(143g) Nanostructured Platforms to Evaluate Cell Migration-Microenvironment Interactions in Glioma | AIChE

(143g) Nanostructured Platforms to Evaluate Cell Migration-Microenvironment Interactions in Glioma

Authors 

Winter, J. - Presenter, Ohio State University
Research has established that two dimensional tissue culture models, such as tissue culture polystyrene, fail to adequately recapitulate conditions in the tumor microenvironment. Thus, there is substantial interest in developing new models to mimic unique chemical, mechanical, and topographical conditions in vivo. For example, hydrogels composed of collagen, hyaluronic acid, Matrigel, and peptide-modified synthetic materials, have all been employed to evaluate interactions of cancer cells with specific microenvironment cues. Similarly, electrospun fibers can mimic the topography of ordered anatomical structures, such as blood vessels and white matter tracts.

Here, we will discuss important caveats that we have uncovered in using and developing these models to evaluate cell response to mechanical cues in the microenvironment. First, we show that cells can sense the mechanical environment of the underlying support within an “edge effects” region close to the interface. Thus, in this region, cell responses may not reflect those corresponding to the intended hydrogel mechanical properties. Further, many tissues are viscoelastic; however, tissue characterization primarily focuses on the Young’s or Elastic modulus, rather than the viscoelastic response. We show that tissues can have similar moduli, but very different Maxwell elasticity and viscoelasticity, which may influence cell behaviors. Finally, we show that shearing forces may be better predictors of cell behavior than tensile forces or Young’s modulus. All of these factors should be considered in the design of biomaterials to mimic the cancer microenvironment.

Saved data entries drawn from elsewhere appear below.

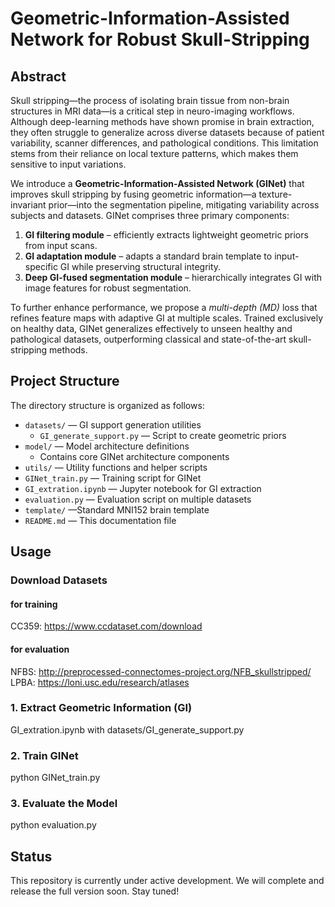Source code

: # Geometric-Information-Assisted Network for Robust Skull-Stripping

## Abstract

Skull stripping—the process of isolating brain tissue from non-brain structures in MRI data—is a critical step in neuro-imaging workflows. Although deep-learning methods have shown promise in brain extraction, they often struggle to generalize across diverse datasets because of patient variability, scanner differences, and pathological conditions. This limitation stems from their reliance on local texture patterns, which makes them sensitive to input variations.

We introduce a **Geometric-Information-Assisted Network (GINet)** that improves skull stripping by fusing geometric information—a texture-invariant prior—into the segmentation pipeline, mitigating variability across subjects and datasets. GINet comprises three primary components:

1. **GI filtering module** – efficiently extracts lightweight geometric priors from input scans.  
2. **GI adaptation module** – adapts a standard brain template to input-specific GI while preserving structural integrity.  
3. **Deep GI-fused segmentation module** – hierarchically integrates GI with image features for robust segmentation.

To further enhance performance, we propose a *multi-depth (MD)* loss that refines feature maps with adaptive GI at multiple scales. Trained exclusively on healthy data, GINet generalizes effectively to unseen healthy and pathological datasets, outperforming classical and state-of-the-art skull-stripping methods.

## Project Structure

The directory structure is organized as follows:

- `datasets/` — GI support generation utilities  
  - `GI_generate_support.py` — Script to create geometric priors
- `model/` — Model architecture definitions  
  - Contains core GINet architecture components
- `utils/` — Utility functions and helper scripts
- `GINet_train.py` — Training script for GINet
- `GI_extration.ipynb` — Jupyter notebook for GI extraction
- `evaluation.py` — Evaluation script on multiple datasets
- `template/` —Standard MNI152 brain template
- `README.md` — This documentation file

## Usage

### Download Datasets
#### for training
CC359: https://www.ccdataset.com/download
#### for evaluation
NFBS: http://preprocessed-connectomes-project.org/NFB_skullstripped/
LPBA: https://loni.usc.edu/research/atlases
### 1. Extract Geometric Information (GI)
GI_extration.ipynb
with datasets/GI_generate_support.py

### 2. Train GINet
python GINet_train.py

### 3. Evaluate the Model
python evaluation.py

## Status

This repository is currently under active development. We will complete and release the full version soon. Stay tuned!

As a model system, we will discuss hydrogels and electrospun fiber mats to mimic the brain microenvironment for gliomas, astrocytomas of the nervous system. Because the average patient survival is ~ 12-15 months with best of care, additional strategies for glioma are urgently needed. In addition, glioma is highly infiltrative, spreading to the contralateral hemisphere even with complete resection of the tumor-containing hemisphere. Gliomas typically travel along blood vessels and white matter tracts that provide ordered topographical features. These structures are well modeled by fibrous collagen hydrogels or electrospun nanofibers, whereas hyaluronic acid (HA) is the primary tissue component of brain. Thus, this presentation will describe collagen, HA, and collagen-HA hydrogels, as well as electrospun fiber mat models of glioma.